= Task statement =
Among the lines below, restate word for word only those from the line with "如果说一年前的查洛纳在牛顿眼" through the line with "戏剧性的是，查洛纳最后一次被", with both end lines kept.

Plain-text document sources
+---+

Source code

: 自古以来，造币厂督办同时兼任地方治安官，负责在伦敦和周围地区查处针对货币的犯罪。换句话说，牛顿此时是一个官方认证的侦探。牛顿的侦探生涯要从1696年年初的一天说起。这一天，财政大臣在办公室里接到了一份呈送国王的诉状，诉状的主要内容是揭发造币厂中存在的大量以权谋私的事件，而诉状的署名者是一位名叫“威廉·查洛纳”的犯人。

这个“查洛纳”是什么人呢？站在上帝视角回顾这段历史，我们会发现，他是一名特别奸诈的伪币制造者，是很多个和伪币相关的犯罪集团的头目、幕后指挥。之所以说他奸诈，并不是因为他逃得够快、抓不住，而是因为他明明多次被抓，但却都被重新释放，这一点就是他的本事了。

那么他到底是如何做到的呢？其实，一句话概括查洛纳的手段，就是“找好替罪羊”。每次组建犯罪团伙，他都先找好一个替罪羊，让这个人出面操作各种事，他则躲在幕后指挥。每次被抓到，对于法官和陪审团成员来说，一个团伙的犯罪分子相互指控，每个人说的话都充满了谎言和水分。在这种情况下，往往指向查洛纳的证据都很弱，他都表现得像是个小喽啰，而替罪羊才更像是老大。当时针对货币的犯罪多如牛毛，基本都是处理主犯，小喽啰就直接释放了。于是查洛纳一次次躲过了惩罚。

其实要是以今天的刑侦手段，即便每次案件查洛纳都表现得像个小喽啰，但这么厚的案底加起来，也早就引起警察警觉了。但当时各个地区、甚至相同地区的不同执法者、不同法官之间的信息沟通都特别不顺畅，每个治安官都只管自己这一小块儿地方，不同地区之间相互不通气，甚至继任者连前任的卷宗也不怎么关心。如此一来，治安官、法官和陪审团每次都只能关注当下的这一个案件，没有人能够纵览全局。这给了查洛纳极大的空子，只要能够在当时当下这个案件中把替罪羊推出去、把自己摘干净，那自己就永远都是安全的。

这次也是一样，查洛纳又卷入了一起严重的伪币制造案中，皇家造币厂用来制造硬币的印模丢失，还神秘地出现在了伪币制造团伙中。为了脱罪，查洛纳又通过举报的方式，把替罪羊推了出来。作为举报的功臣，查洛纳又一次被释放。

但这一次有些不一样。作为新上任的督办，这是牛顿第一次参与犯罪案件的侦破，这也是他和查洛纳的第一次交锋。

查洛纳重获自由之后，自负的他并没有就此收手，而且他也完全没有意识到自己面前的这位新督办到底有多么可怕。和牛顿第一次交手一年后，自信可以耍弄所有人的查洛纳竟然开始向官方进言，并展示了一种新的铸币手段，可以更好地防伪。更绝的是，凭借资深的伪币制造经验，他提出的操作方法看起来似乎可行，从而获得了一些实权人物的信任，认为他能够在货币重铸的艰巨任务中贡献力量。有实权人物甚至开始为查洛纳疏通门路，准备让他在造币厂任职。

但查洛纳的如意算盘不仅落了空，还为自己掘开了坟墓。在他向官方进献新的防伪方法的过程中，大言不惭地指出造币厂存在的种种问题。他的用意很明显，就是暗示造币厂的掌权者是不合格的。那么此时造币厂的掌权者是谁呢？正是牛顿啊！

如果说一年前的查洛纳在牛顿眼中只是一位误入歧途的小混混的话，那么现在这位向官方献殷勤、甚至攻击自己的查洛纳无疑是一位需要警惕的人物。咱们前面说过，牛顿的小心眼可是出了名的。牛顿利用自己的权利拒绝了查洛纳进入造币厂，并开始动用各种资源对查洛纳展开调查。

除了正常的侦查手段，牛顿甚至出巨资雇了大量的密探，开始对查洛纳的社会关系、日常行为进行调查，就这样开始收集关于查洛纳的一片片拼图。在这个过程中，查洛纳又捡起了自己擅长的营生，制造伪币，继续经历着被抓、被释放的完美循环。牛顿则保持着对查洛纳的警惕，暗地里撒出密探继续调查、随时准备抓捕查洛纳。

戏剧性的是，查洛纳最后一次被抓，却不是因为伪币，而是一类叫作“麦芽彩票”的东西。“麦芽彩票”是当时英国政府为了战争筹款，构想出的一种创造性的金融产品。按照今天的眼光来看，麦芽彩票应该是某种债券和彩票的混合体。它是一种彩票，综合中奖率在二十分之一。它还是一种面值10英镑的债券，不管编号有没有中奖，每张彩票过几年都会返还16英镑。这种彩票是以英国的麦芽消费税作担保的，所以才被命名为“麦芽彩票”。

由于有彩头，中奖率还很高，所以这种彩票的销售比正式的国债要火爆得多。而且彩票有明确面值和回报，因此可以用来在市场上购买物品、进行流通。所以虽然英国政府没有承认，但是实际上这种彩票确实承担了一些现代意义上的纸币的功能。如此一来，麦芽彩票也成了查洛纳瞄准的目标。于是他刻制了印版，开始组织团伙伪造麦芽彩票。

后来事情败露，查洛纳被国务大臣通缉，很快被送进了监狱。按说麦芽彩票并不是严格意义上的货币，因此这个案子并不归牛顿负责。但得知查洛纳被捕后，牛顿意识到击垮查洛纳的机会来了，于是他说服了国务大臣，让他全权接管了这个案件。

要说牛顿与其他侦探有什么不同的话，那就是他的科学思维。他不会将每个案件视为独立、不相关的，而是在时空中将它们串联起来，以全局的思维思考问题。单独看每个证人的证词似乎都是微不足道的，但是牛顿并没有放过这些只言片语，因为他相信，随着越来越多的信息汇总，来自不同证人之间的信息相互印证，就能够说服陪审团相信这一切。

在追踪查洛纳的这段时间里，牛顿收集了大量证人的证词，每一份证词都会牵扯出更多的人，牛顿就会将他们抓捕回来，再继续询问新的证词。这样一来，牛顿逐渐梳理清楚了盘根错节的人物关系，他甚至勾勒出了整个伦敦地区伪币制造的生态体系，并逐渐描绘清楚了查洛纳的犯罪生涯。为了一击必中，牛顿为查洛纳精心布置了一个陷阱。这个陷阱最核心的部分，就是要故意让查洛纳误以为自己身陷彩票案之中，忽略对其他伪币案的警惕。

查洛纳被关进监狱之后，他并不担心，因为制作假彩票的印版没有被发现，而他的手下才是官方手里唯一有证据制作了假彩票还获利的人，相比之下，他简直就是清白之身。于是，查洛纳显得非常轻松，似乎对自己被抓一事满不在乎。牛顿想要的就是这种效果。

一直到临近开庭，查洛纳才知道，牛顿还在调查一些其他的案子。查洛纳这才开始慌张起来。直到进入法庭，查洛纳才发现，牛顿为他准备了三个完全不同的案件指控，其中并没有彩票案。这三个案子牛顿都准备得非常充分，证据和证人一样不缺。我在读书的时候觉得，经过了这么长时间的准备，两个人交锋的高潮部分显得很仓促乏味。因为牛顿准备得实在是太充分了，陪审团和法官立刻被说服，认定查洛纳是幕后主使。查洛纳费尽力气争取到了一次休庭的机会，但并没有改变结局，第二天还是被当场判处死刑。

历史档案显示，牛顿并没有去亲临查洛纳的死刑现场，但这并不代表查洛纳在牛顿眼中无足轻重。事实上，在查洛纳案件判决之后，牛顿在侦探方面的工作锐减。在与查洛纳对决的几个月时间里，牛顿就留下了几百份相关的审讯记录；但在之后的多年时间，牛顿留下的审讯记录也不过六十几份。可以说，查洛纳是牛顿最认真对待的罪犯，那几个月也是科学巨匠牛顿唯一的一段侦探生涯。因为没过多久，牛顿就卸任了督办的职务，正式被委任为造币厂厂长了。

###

+---+

= Written reply =
如果说一年前的查洛纳在牛顿眼中只是一位误入歧途的小混混的话，那么现在这位向官方献殷勤、甚至攻击自己的查洛纳无疑是一位需要警惕的人物。咱们前面说过，牛顿的小心眼可是出了名的。牛顿利用自己的权利拒绝了查洛纳进入造币厂，并开始动用各种资源对查洛纳展开调查。

除了正常的侦查手段，牛顿甚至出巨资雇了大量的密探，开始对查洛纳的社会关系、日常行为进行调查，就这样开始收集关于查洛纳的一片片拼图。在这个过程中，查洛纳又捡起了自己擅长的营生，制造伪币，继续经历着被抓、被释放的完美循环。牛顿则保持着对查洛纳的警惕，暗地里撒出密探继续调查、随时准备抓捕查洛纳。

戏剧性的是，查洛纳最后一次被抓，却不是因为伪币，而是一类叫作“麦芽彩票”的东西。“麦芽彩票”是当时英国政府为了战争筹款，构想出的一种创造性的金融产品。按照今天的眼光来看，麦芽彩票应该是某种债券和彩票的混合体。它是一种彩票，综合中奖率在二十分之一。它还是一种面值10英镑的债券，不管编号有没有中奖，每张彩票过几年都会返还16英镑。这种彩票是以英国的麦芽消费税作担保的，所以才被命名为“麦芽彩票”。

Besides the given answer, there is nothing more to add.